¿Qué ungüentos o qué pócimas usaron para hacerlo asistir a semejantes ceremonias?
¿Y cuál fue su función entre tantos oficios delicados como propalan los muestrarios?
No la quieta intrusión, el espionaje impune del imaginero.
Porque inmóvil será tal vez la beatitud,
un ángel domesticado por la contemplación de inalcanzables lejanías,
una burbuja azul suspendida en el centro de una esfera donde flotan las almas;
pero el pecado es tormentoso y arrebata en su remolino a quien lo roza.
Sopla y cambia de piel con la velocidad del fuego que devora los mejores propósitos
y no consigue nunca disimular con bellos atavíos el rabo y la pezuña.
Es igual que un color que aúlla entre las flores.
¿Y son ésas las tintas que utilizó Hieronymus?
¿Qué pecados mezcló para alcanzar la negrura de la pesadilla?

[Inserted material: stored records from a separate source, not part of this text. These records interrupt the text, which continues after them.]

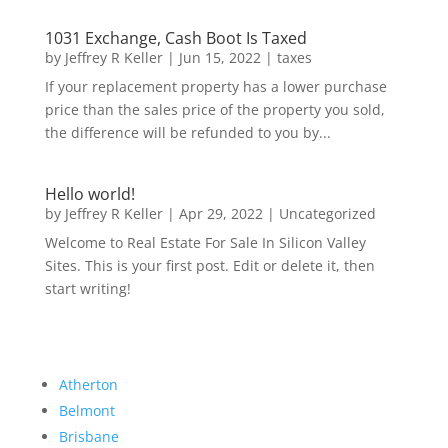
1031 Exchange, Cash Boot Is Taxed
by
Jeffrey R Keller
|
Jun 15, 2022
|
taxes
If your replacement property has a lower purchase
price than the sales price of the property you sold,
the difference will be refunded to you by...
Hello world!
by
Jeffrey R Keller
|
Apr 29, 2022
|
Uncategorized
Welcome to Real Estate For Sale In Silicon Valley
Sites. This is your first post. Edit or delete it, then
start writing!
Atherton
Belmont
Brisbane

De caída en caída sin duda rompió el vidrio, se deslizó en el cuadro
y encontró un buen lugar en la farándula embrujada en medio del paisaje.
A simple vista se diría un taller en el que cada uno está absorto en su juego,
o una feria estival donde compiten ilusionismos y acrobacias,
o acaso un libro de horas en el que se mezclaron al azar las imágenes.

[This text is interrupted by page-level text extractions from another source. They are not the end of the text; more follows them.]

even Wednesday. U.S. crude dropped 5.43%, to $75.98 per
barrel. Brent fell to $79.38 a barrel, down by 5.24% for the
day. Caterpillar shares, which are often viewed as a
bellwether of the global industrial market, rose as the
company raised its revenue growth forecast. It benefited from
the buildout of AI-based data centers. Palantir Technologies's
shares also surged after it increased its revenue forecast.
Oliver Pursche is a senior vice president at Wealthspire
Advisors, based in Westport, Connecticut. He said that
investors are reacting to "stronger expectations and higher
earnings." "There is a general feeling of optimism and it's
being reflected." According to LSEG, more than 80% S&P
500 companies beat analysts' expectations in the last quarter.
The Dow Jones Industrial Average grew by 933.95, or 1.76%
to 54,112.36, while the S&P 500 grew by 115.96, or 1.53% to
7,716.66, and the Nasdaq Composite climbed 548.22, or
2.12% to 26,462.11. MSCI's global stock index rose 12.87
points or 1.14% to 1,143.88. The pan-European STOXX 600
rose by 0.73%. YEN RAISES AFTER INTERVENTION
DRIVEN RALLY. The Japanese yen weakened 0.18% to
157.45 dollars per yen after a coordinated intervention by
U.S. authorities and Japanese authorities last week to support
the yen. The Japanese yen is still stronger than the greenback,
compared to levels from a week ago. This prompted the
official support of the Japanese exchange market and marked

Pero hay algo que chilla como un cerdo al que degüellan en el alba,
algo que huele al filo del cuchillo, al tufo del demonio.
Y he ahí que ahora viene trotando sobre los lodazales con manos y con pies.
Viene con hielo y fuego y todo el sol en contra.
Te orina en la cabeza y tu deseo se convierte en sapo, en lagartija, en perro.
Te poseen engendros extraídos de escandalosas bodas y aberraciones de la especie,
de acoplamientos entre un par de bestias y un utensilio al paso.
Fusiones de ortopedia, vínculos que se anudan por el desencuentro y la tortura,
alimañas que saltan con la presión del vicio embotellado,
espantajos obscenos, prelados crapulosos, fortalezas incombustibles y vampiras,
recreos de verdugos, hopalandas encubridoras y festines de asilo,
orejas inquietantes como esfinges, moradas como fauces, delirios como embudos,
aluviones de cuerpos siempre ilesos para los irisados placeres de la soldadesca.
Otro golpe de llama, otro azote de truenos,
otra capa de sangre sobre el escabroso lema: "castigar deleitándose",
y que siga la orquesta.
¡Ah la contrahecha tentación y su profuso instrumental de amanuense del diablo!
Tienes toda "la triste variedad del infierno" por delante,
y tal como el reverso de la culpa así será la inagotable forma de la pena.
¿Y qué hace ahí Hieronymus, en medio de semejantes hervideros,
con esa cornamusa del color de la fiebre y esa gente girando sobre su cabeza?
¿Es el huésped de honor o el sospechoso anfitrión de la fiesta?
Acaso sea un réprobo cualquiera y pague con oprobios los abusos del yo
invirtiendo la suerte,
transformado a su vez en el hueco trofeo de un sentido,
en el atributo de la supresión, en la esponja que absorbe los excesos ajenos.
Aunque tal vez su alianza sea con las alturas, contra toda esperanza.
Tal vez no rece con el amor ni con la fe, sino con la visión de la condena.